▸ **TASK REQUIREMENTS**
Format the listing below as a Markdown table with the columns n and Line, numbering each line in order and omitting any blank lines.

>> START STORED RECORDS

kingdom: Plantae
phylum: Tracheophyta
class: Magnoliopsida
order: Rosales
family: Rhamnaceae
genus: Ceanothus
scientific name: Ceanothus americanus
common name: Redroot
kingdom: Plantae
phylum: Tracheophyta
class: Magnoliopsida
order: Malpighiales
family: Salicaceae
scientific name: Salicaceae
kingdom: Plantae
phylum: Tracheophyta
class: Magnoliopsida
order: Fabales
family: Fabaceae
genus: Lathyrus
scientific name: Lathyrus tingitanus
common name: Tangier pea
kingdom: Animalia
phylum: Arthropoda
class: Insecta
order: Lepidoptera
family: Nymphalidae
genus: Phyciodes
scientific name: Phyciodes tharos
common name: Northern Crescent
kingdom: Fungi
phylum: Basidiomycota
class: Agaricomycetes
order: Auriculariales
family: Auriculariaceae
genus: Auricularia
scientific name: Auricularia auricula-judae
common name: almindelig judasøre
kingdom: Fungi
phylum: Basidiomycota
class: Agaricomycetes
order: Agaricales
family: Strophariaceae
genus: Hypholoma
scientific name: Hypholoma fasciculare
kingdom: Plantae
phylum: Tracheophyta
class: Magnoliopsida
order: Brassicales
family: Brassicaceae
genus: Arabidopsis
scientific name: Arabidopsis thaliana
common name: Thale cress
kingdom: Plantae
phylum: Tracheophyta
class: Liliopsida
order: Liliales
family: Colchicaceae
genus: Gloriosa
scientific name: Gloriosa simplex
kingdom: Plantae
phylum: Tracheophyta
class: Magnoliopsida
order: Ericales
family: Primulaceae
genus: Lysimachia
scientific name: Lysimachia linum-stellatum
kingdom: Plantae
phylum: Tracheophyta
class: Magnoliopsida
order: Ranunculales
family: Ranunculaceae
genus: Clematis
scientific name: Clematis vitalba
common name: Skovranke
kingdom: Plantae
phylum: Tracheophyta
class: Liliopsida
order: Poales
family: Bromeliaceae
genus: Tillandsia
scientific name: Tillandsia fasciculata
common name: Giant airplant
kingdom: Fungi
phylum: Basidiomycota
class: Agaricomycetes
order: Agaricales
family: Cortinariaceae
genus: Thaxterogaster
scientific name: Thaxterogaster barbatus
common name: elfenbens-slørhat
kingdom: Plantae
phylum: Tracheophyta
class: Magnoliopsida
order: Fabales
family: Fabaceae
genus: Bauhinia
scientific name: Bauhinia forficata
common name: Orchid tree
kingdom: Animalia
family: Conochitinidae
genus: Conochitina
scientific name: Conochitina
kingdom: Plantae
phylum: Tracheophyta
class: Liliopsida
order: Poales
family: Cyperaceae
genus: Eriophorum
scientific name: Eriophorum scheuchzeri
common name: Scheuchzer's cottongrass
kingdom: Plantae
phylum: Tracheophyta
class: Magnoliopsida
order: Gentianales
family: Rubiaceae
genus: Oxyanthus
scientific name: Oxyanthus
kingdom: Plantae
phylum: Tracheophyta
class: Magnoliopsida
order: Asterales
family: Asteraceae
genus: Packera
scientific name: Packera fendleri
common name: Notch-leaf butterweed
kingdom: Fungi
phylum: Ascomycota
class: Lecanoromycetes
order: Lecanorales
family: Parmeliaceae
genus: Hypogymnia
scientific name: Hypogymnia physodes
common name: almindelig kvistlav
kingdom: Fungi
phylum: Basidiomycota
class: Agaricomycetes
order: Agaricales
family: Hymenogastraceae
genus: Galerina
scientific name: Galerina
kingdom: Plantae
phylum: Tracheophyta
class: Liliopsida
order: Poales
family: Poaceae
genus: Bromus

>> END STORED RECORDS

▸ **WRITTEN ANSWER**
| n | Line |
|---|---|
| 1 | kingdom: Plantae |
| 2 | phylum: Tracheophyta |
| 3 | class: Magnoliopsida |
| 4 | order: Rosales |
| 5 | family: Rhamnaceae |
| 6 | genus: Ceanothus |
| 7 | scientific name: Ceanothus americanus |
| 8 | common name: Redroot |
| 9 | kingdom: Plantae |
| 10 | phylum: Tracheophyta |
| 11 | class: Magnoliopsida |
| 12 | order: Malpighiales |
| 13 | family: Salicaceae |
| 14 | scientific name: Salicaceae |
| 15 | kingdom: Plantae |
| 16 | phylum: Tracheophyta |
| 17 | class: Magnoliopsida |
| 18 | order: Fabales |
| 19 | family: Fabaceae |
| 20 | genus: Lathyrus |
| 21 | scientific name: Lathyrus tingitanus |
| 22 | common name: Tangier pea |
| 23 | kingdom: Animalia |
| 24 | phylum: Arthropoda |
| 25 | class: Insecta |
| 26 | order: Lepidoptera |
| 27 | family: Nymphalidae |
| 28 | genus: Phyciodes |
| 29 | scientific name: Phyciodes tharos |
| 30 | common name: Northern Crescent |
| 31 | kingdom: Fungi |
| 32 | phylum: Basidiomycota |
| 33 | class: Agaricomycetes |
| 34 | order: Auriculariales |
| 35 | family: Auriculariaceae |
| 36 | genus: Auricularia |
| 37 | scientific name: Auricularia auricula-judae |
| 38 | common name: almindelig judasøre |
| 39 | kingdom: Fungi |
| 40 | phylum: Basidiomycota |
| 41 | class: Agaricomycetes |
| 42 | order: Agaricales |
| 43 | family: Strophariaceae |
| 44 | genus: Hypholoma |
| 45 | scientific name: Hypholoma fasciculare |
| 46 | kingdom: Plantae |
| 47 | phylum: Tracheophyta |
| 48 | class: Magnoliopsida |
| 49 | order: Brassicales |
| 50 | family: Brassicaceae |
| 51 | genus: Arabidopsis |
| 52 | scientific name: Arabidopsis thaliana |
| 53 | common name: Thale cress |
| 54 | kingdom: Plantae |
| 55 | phylum: Tracheophyta |
| 56 | class: Liliopsida |
| 57 | order: Liliales |
| 58 | family: Colchicaceae |
| 59 | genus: Gloriosa |
| 60 | scientific name: Gloriosa simplex |
| 61 | kingdom: Plantae |
| 62 | phylum: Tracheophyta |
| 63 | class: Magnoliopsida |
| 64 | order: Ericales |
| 65 | family: Primulaceae |
| 66 | genus: Lysimachia |
| 67 | scientific name: Lysimachia linum-stellatum |
| 68 | kingdom: Plantae |
| 69 | phylum: Tracheophyta |
| 70 | class: Magnoliopsida |
| 71 | order: Ranunculales |
| 72 | family: Ranunculaceae |
| 73 | genus: Clematis |
| 74 | scientific name: Clematis vitalba |
| 75 | common name: Skovranke |
| 76 | kingdom: Plantae |
| 77 | phylum: Tracheophyta |
| 78 | class: Liliopsida |
| 79 | order: Poales |
| 80 | family: Bromeliaceae |
| 81 | genus: Tillandsia |
| 82 | scientific name: Tillandsia fasciculata |
| 83 | common name: Giant airplant |
| 84 | kingdom: Fungi |
| 85 | phylum: Basidiomycota |
| 86 | class: Agaricomycetes |
| 87 | order: Agaricales |
| 88 | family: Cortinariaceae |
| 89 | genus: Thaxterogaster |
| 90 | scientific name: Thaxterogaster barbatus |
| 91 | common name: elfenbens-slørhat |
| 92 | kingdom: Plantae |
| 93 | phylum: Tracheophyta |
| 94 | class: Magnoliopsida |
| 95 | order: Fabales |
| 96 | family: Fabaceae |
| 97 | genus: Bauhinia |
| 98 | scientific name: Bauhinia forficata |
| 99 | common name: Orchid tree |
| 100 | kingdom: Animalia |
| 101 | family: Conochitinidae |
| 102 | genus: Conochitina |
| 103 | scientific name: Conochitina |
| 104 | kingdom: Plantae |
| 105 | phylum: Tracheophyta |
| 106 | class: Liliopsida |
| 107 | order: Poales |
| 108 | family: Cyperaceae |
| 109 | genus: Eriophorum |
| 110 | scientific name: Eriophorum scheuchzeri |
| 111 | common name: Scheuchzer's cottongrass |
| 112 | kingdom: Plantae |
| 113 | phylum: Tracheophyta |
| 114 | class: Magnoliopsida |
| 115 | order: Gentianales |
| 116 | family: Rubiaceae |
| 117 | genus: Oxyanthus |
| 118 | scientific name: Oxyanthus |
| 119 | kingdom: Plantae |
| 120 | phylum: Tracheophyta |
| 121 | class: Magnoliopsida |
| 122 | order: Asterales |
| 123 | family: Asteraceae |
| 124 | genus: Packera |
| 125 | scientific name: Packera fendleri |
| 126 | common name: Notch-leaf butterweed |
| 127 | kingdom: Fungi |
| 128 | phylum: Ascomycota |
| 129 | class: Lecanoromycetes |
| 130 | order: Lecanorales |
| 131 | family: Parmeliaceae |
| 132 | genus: Hypogymnia |
| 133 | scientific name: Hypogymnia physodes |
| 134 | common name: almindelig kvistlav |
| 135 | kingdom: Fungi |
| 136 | phylum: Basidiomycota |
| 137 | class: Agaricomycetes |
| 138 | order: Agaricales |
| 139 | family: Hymenogastraceae |
| 140 | genus: Galerina |
| 141 | scientific name: Galerina |
| 142 | kingdom: Plantae |
| 143 | phylum: Tracheophyta |
| 144 | class: Liliopsida |
| 145 | order: Poales |
| 146 | family: Poaceae |
| 147 | genus: Bromus |